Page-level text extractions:
--- --- ---
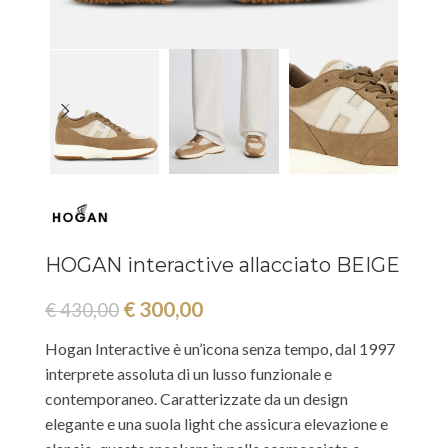
HOGAN interactive allacciato BEIGE
€
300,00
€
430,00
Hogan Interactive è un’icona senza tempo, dal 1997
interprete assoluta di un lusso funzionale e
contemporaneo. Caratterizzate da un design
elegante e una suola light che assicura elevazione e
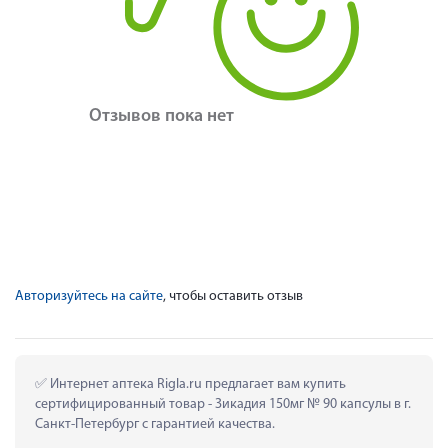
Отзывов пока нет
Авторизуйтесь на сайте
, чтобы оставить отзыв
 Интернет аптека Rigla.ru предлагает вам купить 
сертифицированный товар - Зикадия 150мг № 90 капсулы в г. 
Санкт-Петербург с гарантией качества.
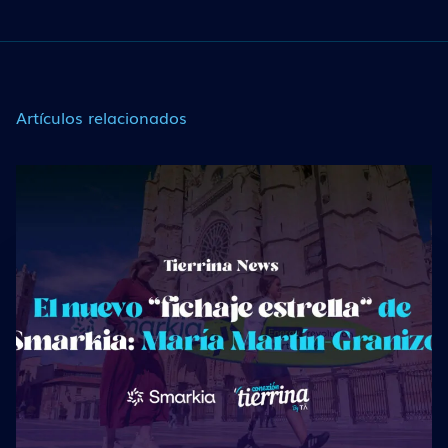
Artículos relacionados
--- --- ---
THE TASK:
Could you print the text lines of every row again, character for character, without the picture markers?

SOLUTION TO THIS TASK:
HOGAN interactive allacciato BEIGE
€
300,00
€
430,00
Hogan Interactive è un’icona senza tempo, dal 1997
interprete assoluta di un lusso funzionale e
contemporaneo. Caratterizzate da un design
elegante e una suola light che assicura elevazione e
Отзывов пока нет
Авторизуйтесь на сайте
, чтобы оставить отзыв
 Интернет аптека Rigla.ru предлагает вам купить 
сертифицированный товар - Зикадия 150мг № 90 капсулы в г. 
Санкт-Петербург с гарантией качества.
Artículos relacionados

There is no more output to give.